Formulated or mash diets
Pellets, crumble and mashes have been developed to meet nearly all your bird’s nutritional needs (reputable manufacturer’s recommend that their pellets form 70-80% of the diet with the balance made up of vegetables). Due to their small size, the powdered or mash presentations of these formulated diets are easier to feed. Different formulations are available for different life stages and for the management of certain diseases. Baby birds are the easiest to start on a mash diet but it appears as though they may not thrive on a diet consisting exclusively of formulated product. You are encouraged to make formulated foods part of your canary’s diet. It can be very difficult to convert a seed-eating canary to pelleted diets, because your canary does not recognize them as a food item. See the handout on “Converting Birds to Pelleted Feeds” for hints to help your canary convert to these useful pelleted diets. Please be patient with your bird, as it can take weeks to months for your bird to accept this new type of food. If you feel your bird is not eating enough and is refusing to eat the pellets, please talk to your veterinarian.
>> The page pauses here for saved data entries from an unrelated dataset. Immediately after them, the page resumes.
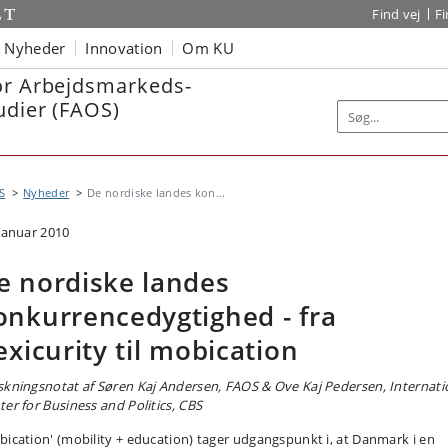
Find vej
F
Nyheder
Innovation
Om KU
or Arbejdsmarkeds-
udier (FAOS)
S
Nyheder
De nordiske landes kon...
 januar 2010
e nordiske landes
onkurrencedygtighed - fra
lexicurity til mobication
skningsnotat af Søren Kaj Andersen, FAOS & Ove Kaj Pedersen, Internati
ter for Business and Politics, CBS
bication' (mobility + education) tager udgangspunkt i, at Danmark i en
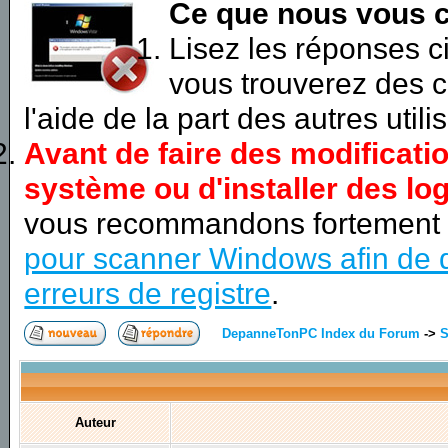
Ce que nous vous c
Lisez les réponses 
vous trouverez des c
l'aide de la part des autres utili
Avant de faire des modificati
système ou d'installer des log
vous recommandons fortement
pour scanner Windows afin de d
erreurs de registre
.
DepanneTonPC Index du Forum
->
S
Auteur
Fresh clean water must be available at all times. Dishes must be cleaned thoroughly every day, especially the tube or gravity water containers.
Will my bird have any different needs throughout its life?
Birds that are extremely young, stressed, injured, laying eggs or raising young may have certain special requirements. Commercially available “Egg and Biscuit” food may be provided for breeding birds, as it a source of factors such as animal protein and calcium that are required for egg laying and rearing young, during the breeding season. Consult your vet with regard to these situations.
Do I need to use a vitamin-mineral mixture?
If your bird is on a great diet, does it need extra vitamins, minerals or amino-acids? There is much written about supplementation. The powdered supplements are often regarded as more stable. Mix these products with water or preferably apply directly onto moist food. Placing these powders on seeds or dried foods is of little value since it will ultimately end up on the bottom of the food dish. One opinion suggests that a bird eating 75 - 80% of its diet in the form of mash or formulated food may not need supplements. Specific vitamins or minerals may be more important at various times during a bird’s life (i.e. egg laying - requires calcium supplementation). Certain supplemental mixtures are available to help enhance the yellow, orange and red colour.
Does my bird need gravel or grit?
In the wild, a bird would naturally consume small stones, gravel or grit whenever it wishes to. This is to aid in the mechanical digestion of seeds and nuts. Controversy exists over its need in captivity especially with formulated diets. Offering a small amount in a separate dish will allow the bird to decide if it needs or wants it. Never place gravel on the bottom of the cage as the bird is then forced to eat it out of its “toilet”, the dirtiest part of the cage. Gravel with charcoal in it is reported to absorb certain vitamins from the digestive tract making them unavailable to the bird. White oyster shell may be part of some gravel mixes, to provide a source of calcium. Some sick birds will eat inappropriate amounts of grit, causing digestive problems and in some cases blockage. So grit should only be available in small amounts for any sick bird. If irregular or excessive consumption is witnessed, consult your veterinarian.